═════ Data to use
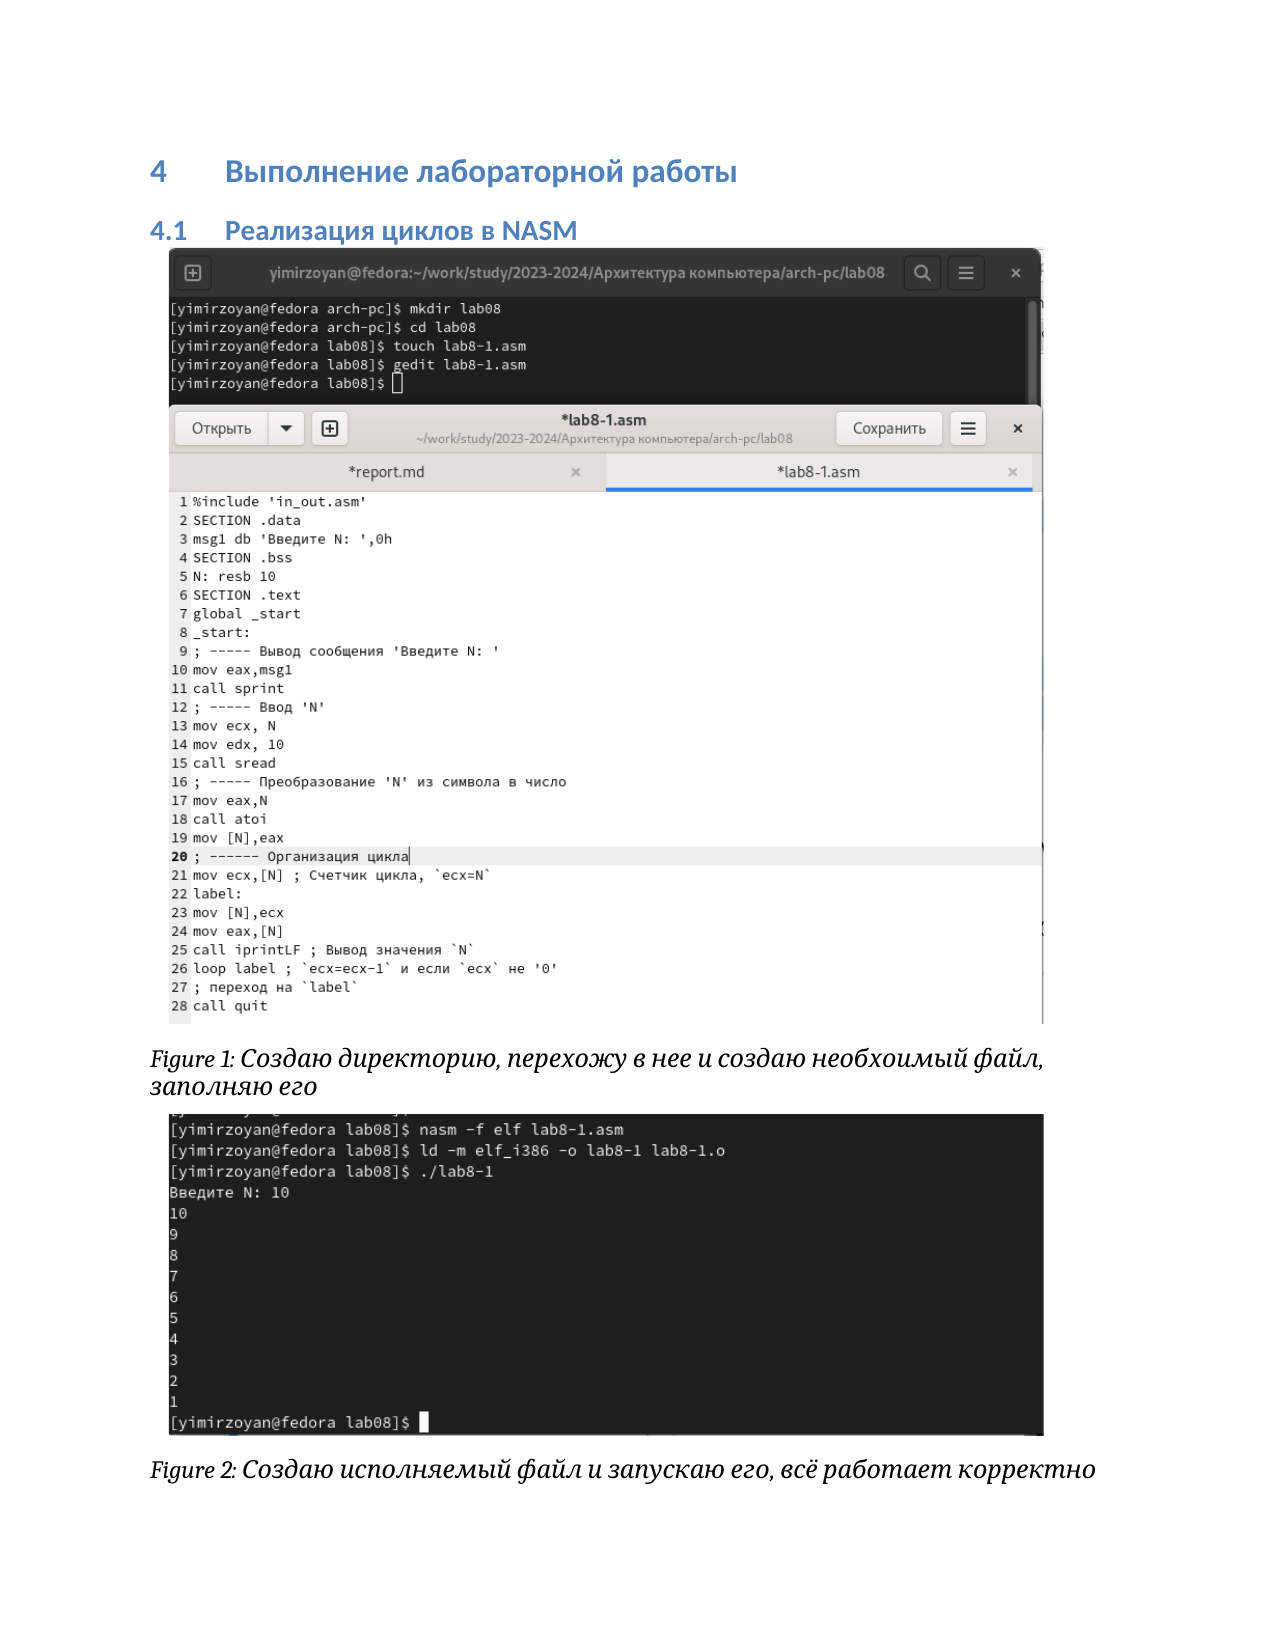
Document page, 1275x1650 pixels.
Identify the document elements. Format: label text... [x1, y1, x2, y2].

picture [168, 1114, 1044, 1436]
picture [168, 247, 1044, 1024]
text Figure 1: Создаю директорию, перехожу в нее и создаю необхоимый файл, заполняю его [150, 1044, 1125, 1102]
subtitle 4 Выполнение лабораторной работы [150, 150, 1125, 191]
text Figure 2: Создаю исполняемый файл и запускаю его, всё работает корректно [150, 1456, 1125, 1485]
subtitle 4.1 Реализация циклов в NASM [150, 212, 1125, 247]
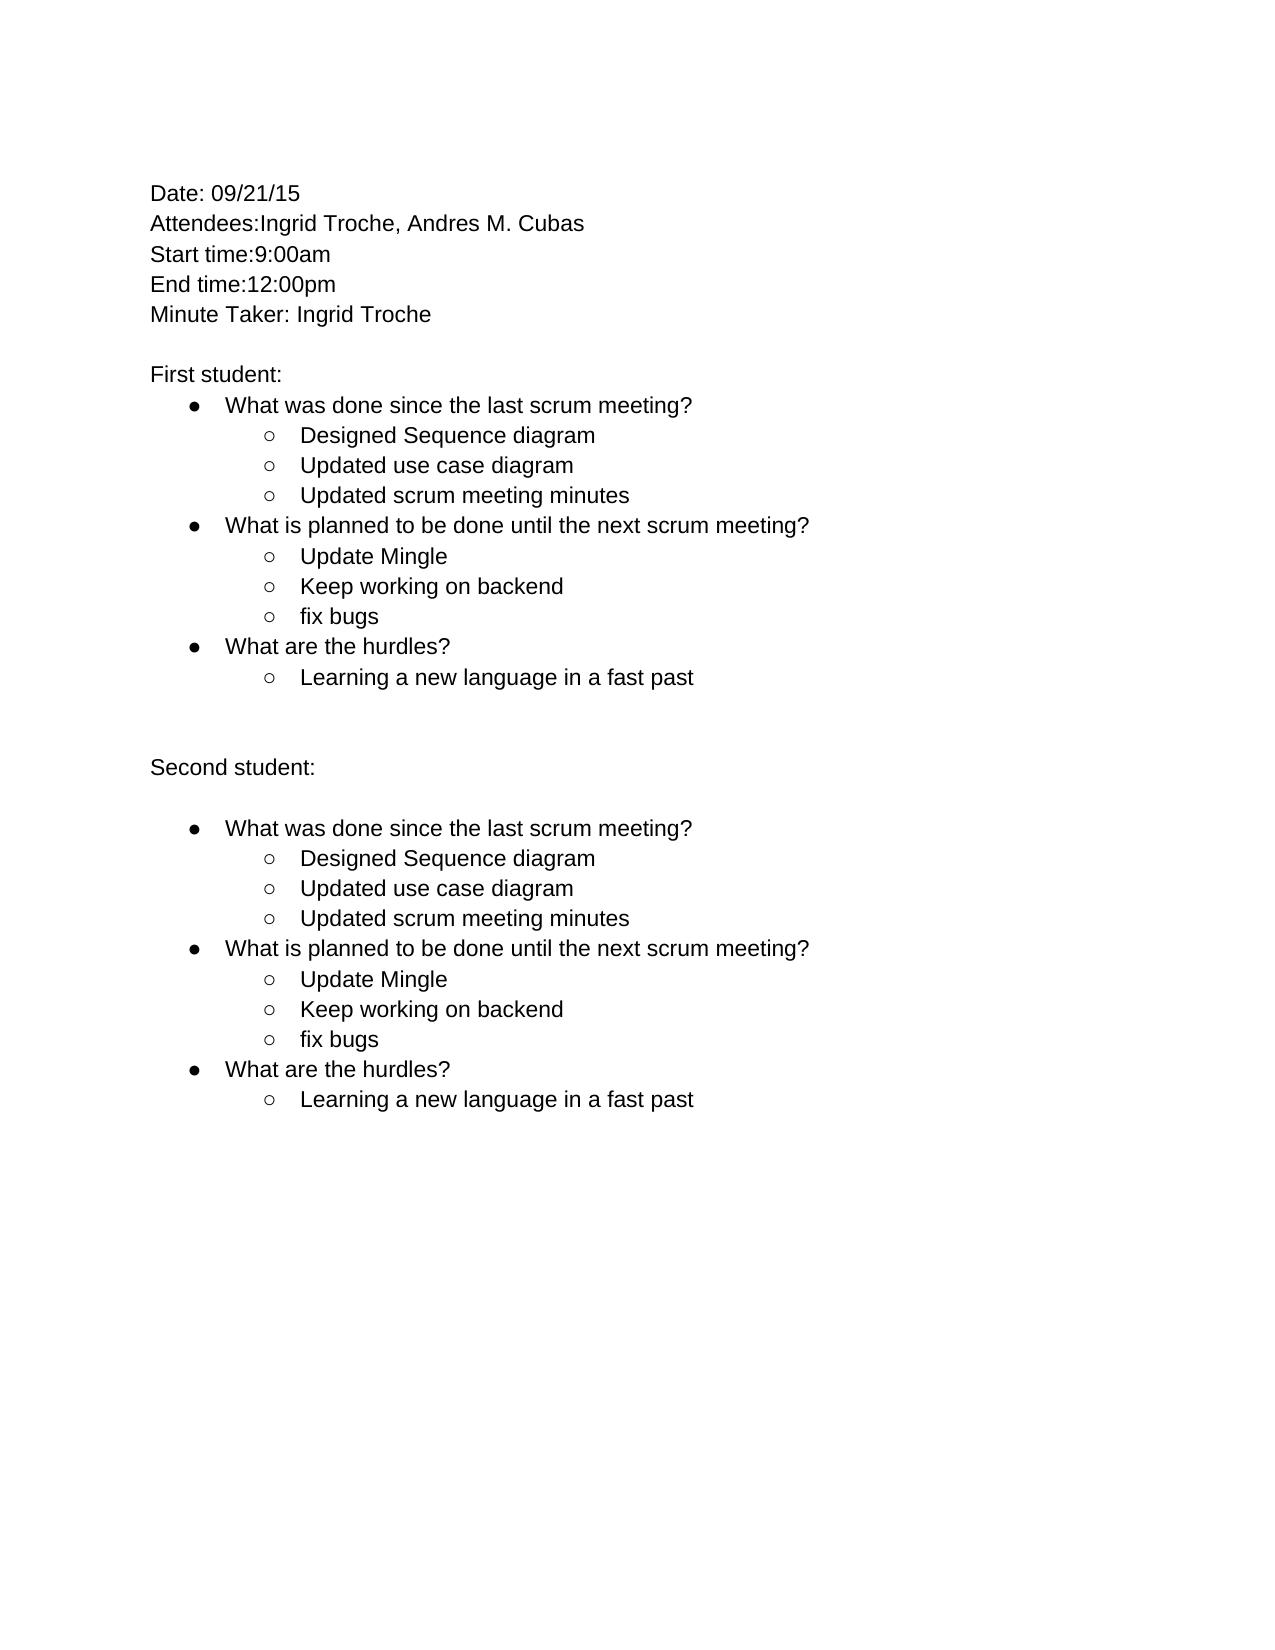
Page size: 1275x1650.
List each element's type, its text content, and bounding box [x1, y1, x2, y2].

list Keep working on backend [262, 573, 1125, 599]
text Second student: [150, 754, 1125, 781]
text Attendees:Ingrid Troche, Andres M. Cubas [150, 210, 1125, 237]
text End time:12:00pm [150, 271, 1125, 297]
list What are the hurdles? [187, 1056, 1125, 1083]
text Minute Taker: Ingrid Troche [150, 301, 1125, 327]
list Learning a new language in a fast past [262, 663, 1125, 690]
list Designed Sequence diagram [262, 845, 1125, 871]
list What was done since the last scrum meeting? [187, 392, 1125, 418]
list Updated use case diagram [262, 452, 1125, 478]
list What is planned to be done until the next scrum meeting? [187, 935, 1125, 962]
list What are the hurdles? [187, 633, 1125, 660]
list Learning a new language in a fast past [262, 1086, 1125, 1113]
list Updated use case diagram [262, 875, 1125, 901]
list Designed Sequence diagram [262, 422, 1125, 448]
list Update Mingle [262, 966, 1125, 992]
list Updated scrum meeting minutes [262, 905, 1125, 932]
list fix bugs [262, 603, 1125, 629]
list What was done since the last scrum meeting? [187, 814, 1125, 841]
text Date: 09/21/15 [150, 180, 1125, 207]
text Start time:9:00am [150, 241, 1125, 267]
list Updated scrum meeting minutes [262, 482, 1125, 509]
list Keep working on backend [262, 996, 1125, 1022]
list Update Mingle [262, 543, 1125, 569]
list fix bugs [262, 1026, 1125, 1052]
list What is planned to be done until the next scrum meeting? [187, 512, 1125, 539]
text First student: [150, 361, 1125, 388]
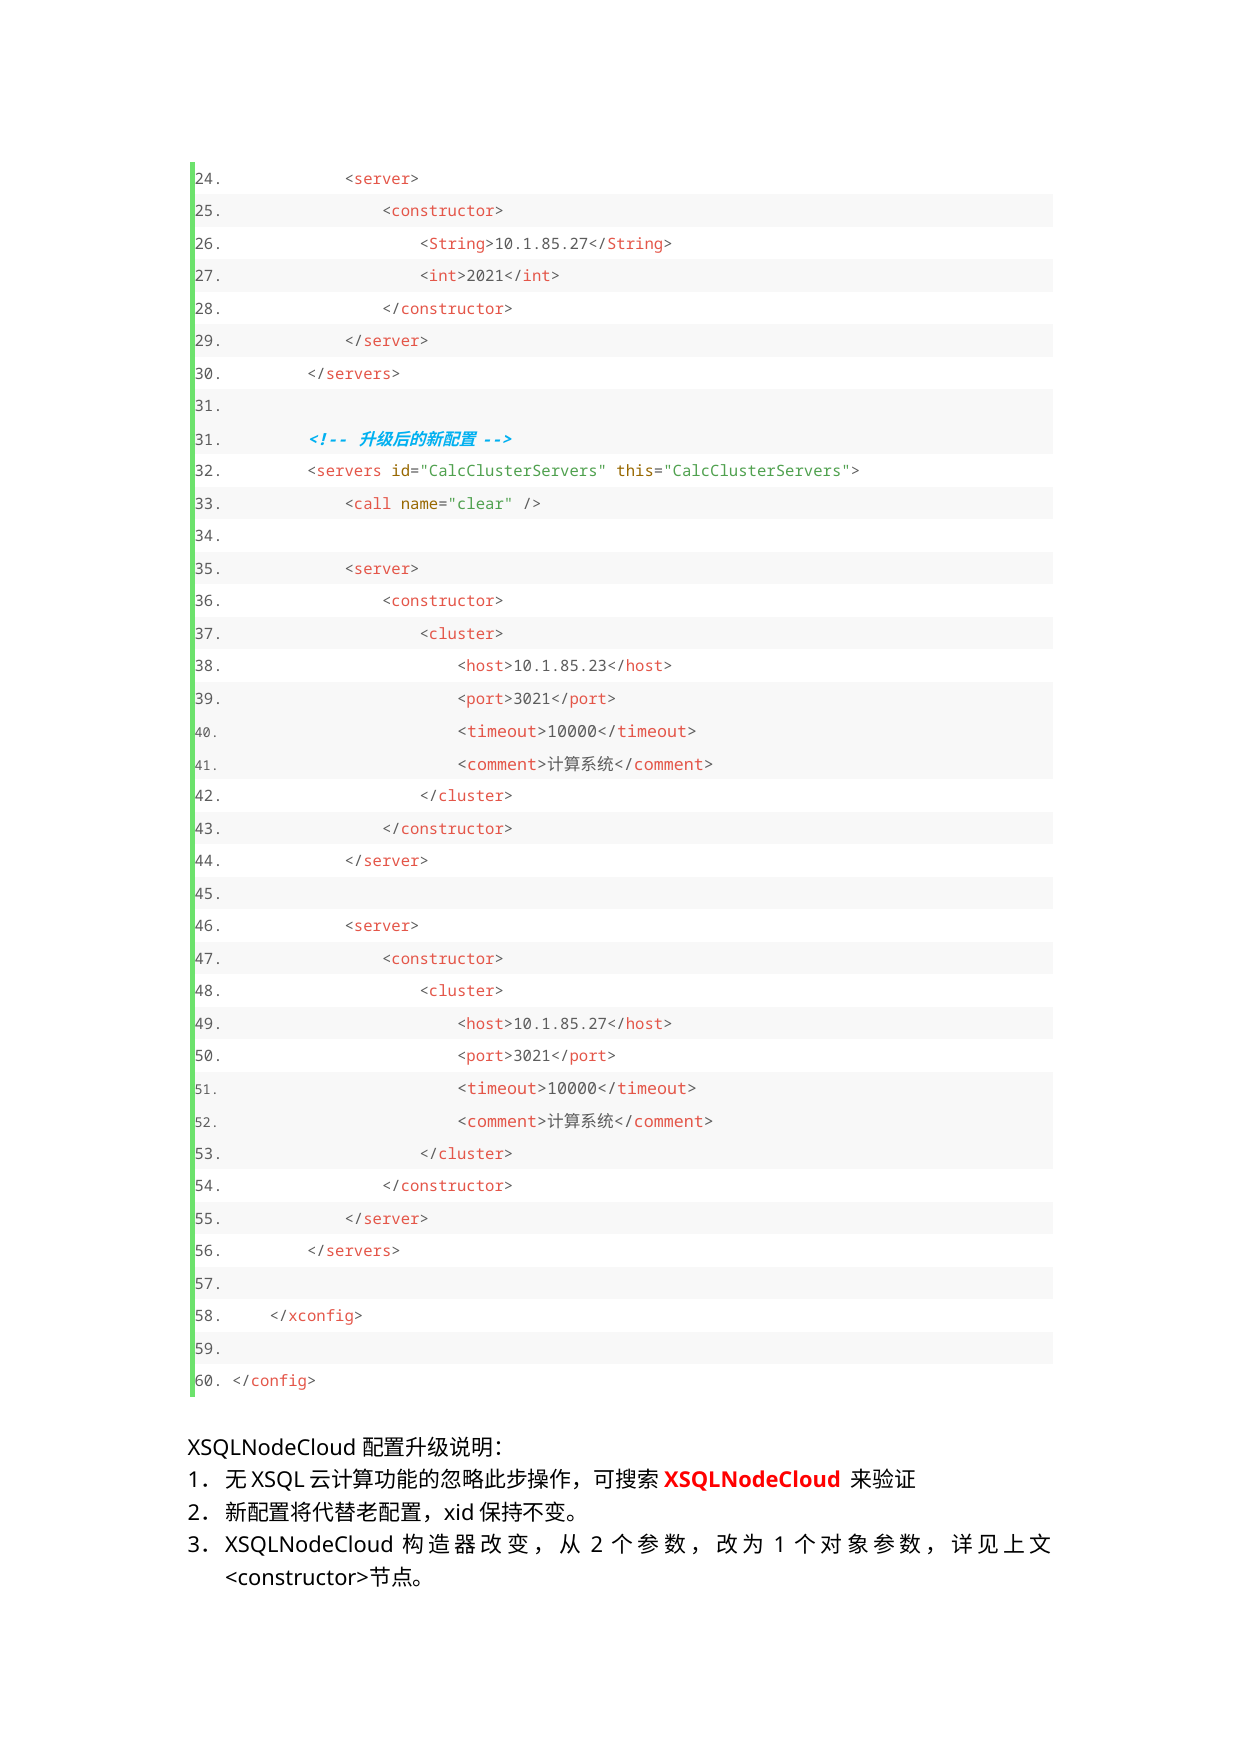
══════════
**Exercise objective**
When copying from the data above, print only the lines from the line containing "Identify the document" to the line containing "Page size: 1275x1650.", exactly, and leave the pictures out.

**Solved exercise**
Identify the document elements. Format: label text... [x1, y1, x2, y2].

picture [168, 1114, 1044, 1436]
picture [168, 247, 1044, 1024]
text Figure 1: Создаю директорию, перехожу в нее и создаю необхоимый файл, заполняю его [150, 1044, 1125, 1102]
subtitle 4 Выполнение лабораторной работы [150, 150, 1125, 191]
text Figure 2: Создаю исполняемый файл и запускаю его, всё работает корректно [150, 1456, 1125, 1485]
subtitle 4.1 Реализация циклов в NASM [150, 212, 1125, 247]
Page size: 1275x1650.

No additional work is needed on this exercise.